Items listed in a dataset:
+ + +

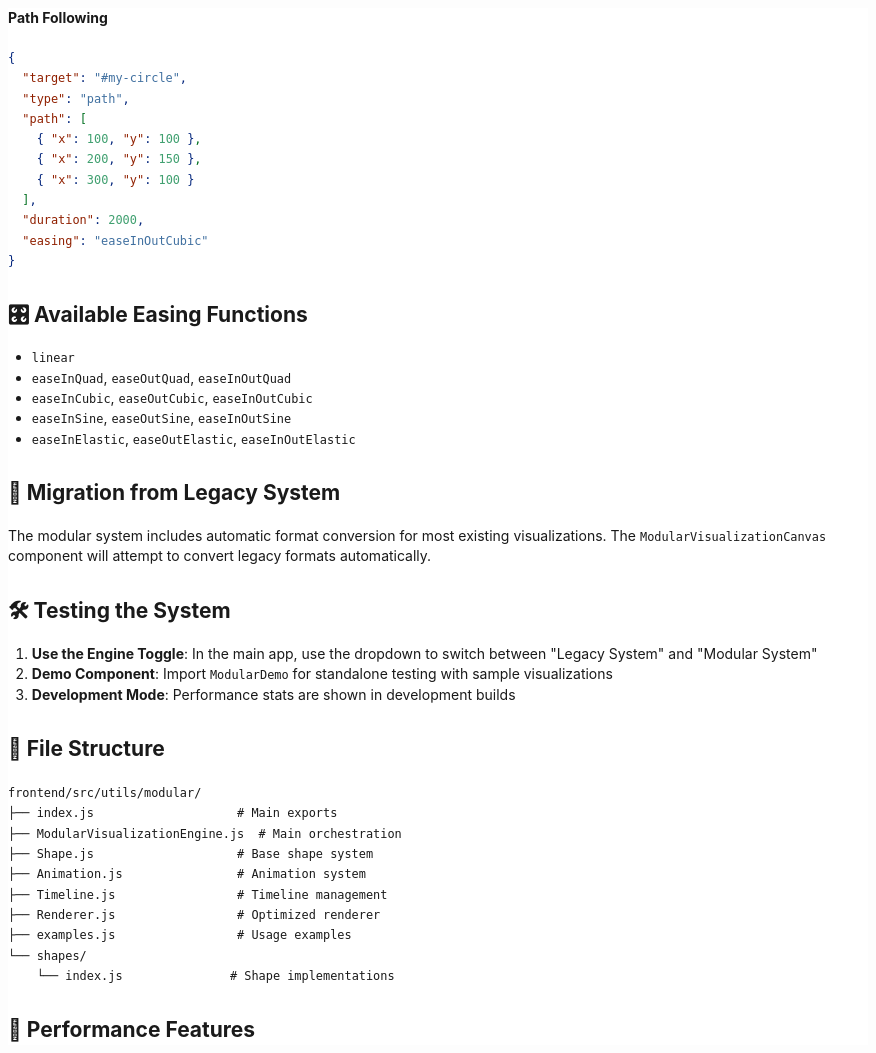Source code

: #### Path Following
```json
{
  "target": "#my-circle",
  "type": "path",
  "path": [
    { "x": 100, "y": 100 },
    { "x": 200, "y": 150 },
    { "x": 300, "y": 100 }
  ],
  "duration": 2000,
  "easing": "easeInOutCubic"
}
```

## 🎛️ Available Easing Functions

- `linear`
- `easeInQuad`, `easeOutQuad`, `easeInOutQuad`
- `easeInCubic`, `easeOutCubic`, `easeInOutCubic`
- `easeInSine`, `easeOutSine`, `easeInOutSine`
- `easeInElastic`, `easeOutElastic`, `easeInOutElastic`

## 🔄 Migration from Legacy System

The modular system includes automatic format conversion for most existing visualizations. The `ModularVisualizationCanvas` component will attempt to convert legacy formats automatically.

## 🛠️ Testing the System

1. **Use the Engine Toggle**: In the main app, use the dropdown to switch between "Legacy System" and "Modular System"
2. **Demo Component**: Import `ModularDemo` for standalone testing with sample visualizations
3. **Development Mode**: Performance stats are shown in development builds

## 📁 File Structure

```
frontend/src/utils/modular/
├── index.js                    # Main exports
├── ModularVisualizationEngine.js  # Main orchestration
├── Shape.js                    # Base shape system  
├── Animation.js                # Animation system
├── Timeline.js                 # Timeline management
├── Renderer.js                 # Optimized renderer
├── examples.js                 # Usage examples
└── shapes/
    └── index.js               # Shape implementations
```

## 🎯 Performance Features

+ + +

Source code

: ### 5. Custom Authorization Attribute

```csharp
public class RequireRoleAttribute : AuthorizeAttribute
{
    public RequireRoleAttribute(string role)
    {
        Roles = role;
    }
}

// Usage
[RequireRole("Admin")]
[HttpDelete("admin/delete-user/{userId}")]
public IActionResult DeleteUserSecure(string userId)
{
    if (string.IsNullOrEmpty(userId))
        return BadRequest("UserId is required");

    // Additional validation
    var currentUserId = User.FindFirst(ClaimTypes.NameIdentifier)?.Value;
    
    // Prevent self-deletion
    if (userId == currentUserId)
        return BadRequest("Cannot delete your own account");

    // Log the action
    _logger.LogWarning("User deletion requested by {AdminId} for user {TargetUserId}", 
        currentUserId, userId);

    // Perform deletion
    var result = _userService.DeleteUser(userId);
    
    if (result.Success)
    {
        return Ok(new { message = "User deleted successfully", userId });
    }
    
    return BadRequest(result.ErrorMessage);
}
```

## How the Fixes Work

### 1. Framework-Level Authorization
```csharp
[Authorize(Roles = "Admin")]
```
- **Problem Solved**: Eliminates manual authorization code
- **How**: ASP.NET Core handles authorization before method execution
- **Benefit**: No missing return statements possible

+ + +

- **Task instructions**: What lines in the data above carry "BadRequest"? Return them all.

- **Answer for the task**:
        return BadRequest("UserId is required");
        return BadRequest("Cannot delete your own account");
    return BadRequest(result.ErrorMessage);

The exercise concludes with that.